テクニカル レビューの複雑さと、遅延、アーキテクチャ変更、テスト上の問題の可能性のため、早期に提出し、初期リリースと認定のために長いリード タイムを設けることを強くお勧めします。 最小限のオーバーヘッドで少数の顧客に配信することがコネクタにとって重要であると思われる場合は、自己署名を使って提供することをお勧めします。

認定要件

認定に関する一連の要件があります。 私たちは、すべての開発者がこれらの要件を満たせるわけではないことを認識しており、開発者のニーズを迅速に処理できる機能セットの導入を予定しています。

提出ファイル (成果物)

提出するコネクタ ファイルに次のすべてが含まれていることを確認します。

  • コネクタ (.mez) ファイル

    • .mez ファイルは、スタイル標準に準拠しており、製品名またはサービス名と同じような名前が付けられている必要があります。 "Power BI"、"コネクタ"、"API" などの単語を含めることはできません。
    • .mez ファイルに名前を指定します: ProductName.mez
  • テスト用の Power BI Desktop (.pbix) ファイル

    • コネクタのテストに使用するサンプル Power BI レポート (.pbix) が必要です。
    • レポートには、ナビゲーション テーブル内の各項目をテストするクエリが少なくとも 1 つ含まれている必要があります。
    • セット スキーマ (データベースなど) がない場合、レポートには、コネクタが処理できるテーブルの "種類" ごとにクエリを含める必要があります。
  • データ ソースへのテスト アカウント

    • コネクタのテストとトラブルシューティングは、テスト アカウントを使用して行われます。
    • 今後の更新も同じアカウントを使って認定できるように、永続的なテスト アカウントを指定してください。
  • テスト手順

    • コネクタを使ってその機能をテストする方法についてのドキュメントを提供してください。
  • 外部依存関係 (例: ODBC ドライバー) へのリンク

機能とスタイル

コネクタは、機能とスタイルの規則のセットに従い、その他の認定コネクタと一致するユーザビリティの標準を満たす必要があります。
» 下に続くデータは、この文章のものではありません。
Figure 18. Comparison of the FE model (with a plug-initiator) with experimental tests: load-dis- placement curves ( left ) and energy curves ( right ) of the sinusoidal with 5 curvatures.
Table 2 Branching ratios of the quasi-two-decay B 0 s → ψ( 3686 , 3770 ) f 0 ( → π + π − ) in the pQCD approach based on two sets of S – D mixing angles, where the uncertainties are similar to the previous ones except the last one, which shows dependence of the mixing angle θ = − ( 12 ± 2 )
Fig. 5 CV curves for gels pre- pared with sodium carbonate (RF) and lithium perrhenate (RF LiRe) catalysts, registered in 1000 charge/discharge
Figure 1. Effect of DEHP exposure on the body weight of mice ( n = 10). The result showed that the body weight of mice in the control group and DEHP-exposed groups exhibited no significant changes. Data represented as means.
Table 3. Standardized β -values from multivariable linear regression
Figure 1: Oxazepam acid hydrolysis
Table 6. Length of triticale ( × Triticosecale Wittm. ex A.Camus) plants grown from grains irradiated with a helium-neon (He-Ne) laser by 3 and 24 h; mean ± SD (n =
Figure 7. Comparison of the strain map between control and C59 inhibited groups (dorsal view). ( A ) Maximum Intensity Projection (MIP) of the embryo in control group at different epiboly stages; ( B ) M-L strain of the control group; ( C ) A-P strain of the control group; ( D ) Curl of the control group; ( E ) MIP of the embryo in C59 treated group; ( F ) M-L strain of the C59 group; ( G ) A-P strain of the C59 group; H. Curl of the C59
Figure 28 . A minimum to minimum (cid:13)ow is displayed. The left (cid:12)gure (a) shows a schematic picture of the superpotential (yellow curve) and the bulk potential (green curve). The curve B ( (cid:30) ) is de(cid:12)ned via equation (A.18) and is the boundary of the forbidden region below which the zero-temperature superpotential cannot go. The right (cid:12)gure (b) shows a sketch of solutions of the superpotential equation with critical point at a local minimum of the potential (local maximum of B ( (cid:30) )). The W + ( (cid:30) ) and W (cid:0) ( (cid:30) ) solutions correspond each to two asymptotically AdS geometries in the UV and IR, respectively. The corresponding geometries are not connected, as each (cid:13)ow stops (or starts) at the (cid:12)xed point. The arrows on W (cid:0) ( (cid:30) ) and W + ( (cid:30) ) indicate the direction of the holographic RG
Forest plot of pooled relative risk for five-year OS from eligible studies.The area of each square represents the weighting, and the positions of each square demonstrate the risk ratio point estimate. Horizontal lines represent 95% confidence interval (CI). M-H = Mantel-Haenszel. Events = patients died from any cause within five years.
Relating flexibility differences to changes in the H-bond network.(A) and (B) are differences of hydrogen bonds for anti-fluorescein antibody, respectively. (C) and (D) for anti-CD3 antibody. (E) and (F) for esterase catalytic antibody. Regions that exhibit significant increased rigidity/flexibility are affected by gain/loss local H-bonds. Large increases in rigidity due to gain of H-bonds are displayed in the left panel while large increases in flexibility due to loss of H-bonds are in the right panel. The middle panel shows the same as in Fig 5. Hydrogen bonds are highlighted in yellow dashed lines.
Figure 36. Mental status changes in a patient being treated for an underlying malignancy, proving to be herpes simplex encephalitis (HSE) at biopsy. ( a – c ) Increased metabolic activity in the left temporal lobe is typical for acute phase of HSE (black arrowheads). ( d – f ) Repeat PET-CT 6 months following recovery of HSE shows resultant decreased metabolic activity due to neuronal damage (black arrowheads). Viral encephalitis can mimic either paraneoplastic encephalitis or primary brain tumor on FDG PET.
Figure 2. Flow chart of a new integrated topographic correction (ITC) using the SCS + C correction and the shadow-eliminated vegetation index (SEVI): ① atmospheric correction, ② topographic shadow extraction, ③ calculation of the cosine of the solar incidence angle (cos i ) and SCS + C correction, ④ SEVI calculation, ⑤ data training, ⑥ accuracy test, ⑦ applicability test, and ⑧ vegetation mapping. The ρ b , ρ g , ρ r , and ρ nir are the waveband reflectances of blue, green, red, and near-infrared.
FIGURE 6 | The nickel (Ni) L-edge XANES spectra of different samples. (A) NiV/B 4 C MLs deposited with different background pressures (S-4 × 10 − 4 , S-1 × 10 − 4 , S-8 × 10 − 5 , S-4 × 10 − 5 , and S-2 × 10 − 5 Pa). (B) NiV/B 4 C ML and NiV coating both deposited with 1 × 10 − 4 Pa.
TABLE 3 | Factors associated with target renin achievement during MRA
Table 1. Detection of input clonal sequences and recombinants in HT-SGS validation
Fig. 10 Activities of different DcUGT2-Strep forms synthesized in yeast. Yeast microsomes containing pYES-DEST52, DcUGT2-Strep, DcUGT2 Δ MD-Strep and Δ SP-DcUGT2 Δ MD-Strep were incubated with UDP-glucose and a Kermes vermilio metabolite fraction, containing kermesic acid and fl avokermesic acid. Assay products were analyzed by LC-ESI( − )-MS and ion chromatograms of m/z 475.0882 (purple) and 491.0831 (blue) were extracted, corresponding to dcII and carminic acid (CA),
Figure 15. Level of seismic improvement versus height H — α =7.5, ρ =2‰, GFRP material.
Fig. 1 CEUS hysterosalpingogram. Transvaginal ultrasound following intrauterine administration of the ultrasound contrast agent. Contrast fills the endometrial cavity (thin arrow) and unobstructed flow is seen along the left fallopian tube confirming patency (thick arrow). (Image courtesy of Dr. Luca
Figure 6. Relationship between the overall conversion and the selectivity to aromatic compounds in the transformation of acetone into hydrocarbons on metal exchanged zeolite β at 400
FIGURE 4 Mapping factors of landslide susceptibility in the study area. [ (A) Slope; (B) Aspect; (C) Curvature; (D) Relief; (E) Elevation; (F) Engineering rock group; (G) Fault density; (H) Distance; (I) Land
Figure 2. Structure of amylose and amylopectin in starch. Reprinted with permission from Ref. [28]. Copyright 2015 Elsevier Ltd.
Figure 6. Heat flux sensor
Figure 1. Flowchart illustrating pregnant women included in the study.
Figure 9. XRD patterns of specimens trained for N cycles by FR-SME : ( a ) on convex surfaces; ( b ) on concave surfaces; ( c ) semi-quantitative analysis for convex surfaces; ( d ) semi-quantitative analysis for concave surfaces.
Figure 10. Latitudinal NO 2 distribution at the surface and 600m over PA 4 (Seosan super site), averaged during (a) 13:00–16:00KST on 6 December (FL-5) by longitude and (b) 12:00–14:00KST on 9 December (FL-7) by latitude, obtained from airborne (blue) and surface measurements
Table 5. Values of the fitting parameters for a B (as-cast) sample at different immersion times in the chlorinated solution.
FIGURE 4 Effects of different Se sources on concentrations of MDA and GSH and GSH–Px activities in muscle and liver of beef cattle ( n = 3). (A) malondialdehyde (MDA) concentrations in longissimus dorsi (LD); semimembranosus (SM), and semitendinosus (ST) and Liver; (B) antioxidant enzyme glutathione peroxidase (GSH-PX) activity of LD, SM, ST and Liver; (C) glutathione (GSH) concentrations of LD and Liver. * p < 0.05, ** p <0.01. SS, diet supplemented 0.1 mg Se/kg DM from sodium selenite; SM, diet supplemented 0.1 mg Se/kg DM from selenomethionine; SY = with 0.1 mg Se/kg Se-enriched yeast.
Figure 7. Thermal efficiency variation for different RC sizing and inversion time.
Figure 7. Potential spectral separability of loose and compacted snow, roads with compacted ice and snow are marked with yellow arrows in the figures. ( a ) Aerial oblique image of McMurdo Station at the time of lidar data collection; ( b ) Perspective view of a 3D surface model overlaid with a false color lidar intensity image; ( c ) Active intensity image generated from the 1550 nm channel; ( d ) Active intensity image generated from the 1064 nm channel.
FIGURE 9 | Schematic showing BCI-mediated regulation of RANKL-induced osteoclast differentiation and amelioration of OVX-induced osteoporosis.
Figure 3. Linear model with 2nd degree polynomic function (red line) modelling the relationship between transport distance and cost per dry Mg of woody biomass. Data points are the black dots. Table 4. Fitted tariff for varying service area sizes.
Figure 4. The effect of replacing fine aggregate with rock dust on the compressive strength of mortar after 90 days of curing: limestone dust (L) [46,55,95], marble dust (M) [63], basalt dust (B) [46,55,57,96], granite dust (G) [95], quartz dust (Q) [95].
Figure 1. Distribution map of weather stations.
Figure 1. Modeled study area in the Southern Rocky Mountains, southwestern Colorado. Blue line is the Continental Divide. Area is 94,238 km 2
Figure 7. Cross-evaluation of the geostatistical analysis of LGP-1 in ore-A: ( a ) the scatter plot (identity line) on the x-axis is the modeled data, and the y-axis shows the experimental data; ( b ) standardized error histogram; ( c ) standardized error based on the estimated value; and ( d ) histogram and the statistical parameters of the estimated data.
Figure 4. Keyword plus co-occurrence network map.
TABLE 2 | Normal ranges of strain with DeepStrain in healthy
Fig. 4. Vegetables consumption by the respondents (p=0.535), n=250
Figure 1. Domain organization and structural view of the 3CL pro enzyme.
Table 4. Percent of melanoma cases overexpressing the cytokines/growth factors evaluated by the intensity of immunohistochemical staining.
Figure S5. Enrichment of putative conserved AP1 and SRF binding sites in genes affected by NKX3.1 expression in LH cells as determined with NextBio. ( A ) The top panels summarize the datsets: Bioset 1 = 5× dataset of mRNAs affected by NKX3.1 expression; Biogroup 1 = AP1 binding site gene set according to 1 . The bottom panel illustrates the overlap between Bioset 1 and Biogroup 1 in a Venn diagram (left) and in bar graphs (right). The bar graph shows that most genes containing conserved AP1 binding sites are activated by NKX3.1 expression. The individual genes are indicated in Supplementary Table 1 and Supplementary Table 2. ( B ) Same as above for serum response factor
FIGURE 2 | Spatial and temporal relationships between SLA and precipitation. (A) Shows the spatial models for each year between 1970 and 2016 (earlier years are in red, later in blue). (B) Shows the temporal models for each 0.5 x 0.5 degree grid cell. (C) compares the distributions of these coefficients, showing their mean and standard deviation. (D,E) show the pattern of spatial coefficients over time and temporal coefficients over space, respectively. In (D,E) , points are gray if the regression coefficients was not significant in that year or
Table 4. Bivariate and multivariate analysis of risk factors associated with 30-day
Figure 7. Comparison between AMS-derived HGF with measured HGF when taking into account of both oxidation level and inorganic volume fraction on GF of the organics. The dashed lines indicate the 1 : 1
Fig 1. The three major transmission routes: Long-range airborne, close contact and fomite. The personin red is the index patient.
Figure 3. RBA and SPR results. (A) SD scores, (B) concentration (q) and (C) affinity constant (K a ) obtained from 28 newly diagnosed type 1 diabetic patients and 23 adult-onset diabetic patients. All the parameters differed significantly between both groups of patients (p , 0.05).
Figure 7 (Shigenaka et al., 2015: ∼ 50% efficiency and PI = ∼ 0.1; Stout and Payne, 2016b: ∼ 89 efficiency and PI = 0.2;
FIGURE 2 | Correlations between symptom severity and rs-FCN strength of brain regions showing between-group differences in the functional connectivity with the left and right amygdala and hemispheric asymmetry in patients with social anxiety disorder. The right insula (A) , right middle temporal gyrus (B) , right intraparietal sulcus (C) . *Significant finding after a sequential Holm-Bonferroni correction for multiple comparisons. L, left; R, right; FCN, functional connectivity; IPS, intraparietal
  • コネクタは以下の条件を満たす必要があります。

  • FunctionName は、ドメインにとって意味をなすものである必要があります (例: "Contents"、"Tables"、"Document"、"Databases" など)。

  • コネクタは以下の条件を満たすべきです。

    • アイコンがある。
    • ナビゲーション テーブルを提供する。
    • resources.resx ファイルに文字列を配置する。 URL と値はコネクタ コード内でハードコーディングすべきであり、resources.resx ファイルに配置すべきではありません。

セキュリティ

コネクタで処理する必要がある、セキュリティ上の特定の考慮事項があります。

  • Extension.CurrentCredentials() が使用されている場合:

    • その使用は必須ですか。 そうである場合、資格情報はどこに送信されますか。
    • 要求は HTTPS 経由で行われることが保証されますか。
    • 資格情報が Web.Contents() を使って GET 経由で送信される場合:
      • それは POST に変換できますか。
      • GET が必須の場合、コネクタでは Web.Contents() オプション レコードの CredentialQueryString レコードを使用して、機密性の高い資格情報を渡す必要があります。
  • Diagnostics.* 関数が使用されている場合:

    • トレースされている内容を検証してください。データに PII または大量の不要なデータが含まれてはなりません
    • 開発で重要なトレースを実装した場合は、トレースを有効にすべきかどうかを決定する変数または機能フラグを実装する必要があります。 このトレースは、認定用の提出を行う前にオフにする必要があります。
  • Expression.Evaluate() が使用されている場合:

    • 式の取得場所と、その内容 (つまり、Extension.CurrentCredentials() への呼び出しを動的に作成できる、など) を検証してください。
    • Expression は、ユーザーが指定したものだったり、ユーザーによる入力を受け取ったりすべきではありません。
    • Expression は、動的である (つまり、Web 呼び出しから取得される) べきではありません。

認定への登録

カスタム コネクタの認定を取得することに関心がある場合は、ご自分のシナリオとコネクタが、この記事で説明している前提条件要件を満たしていることを確認してください。 満たしていない場合、認定に進む前に私たちのチームがお客様に問題や不整合の修正を求めるため、認定が遅れる原因となります。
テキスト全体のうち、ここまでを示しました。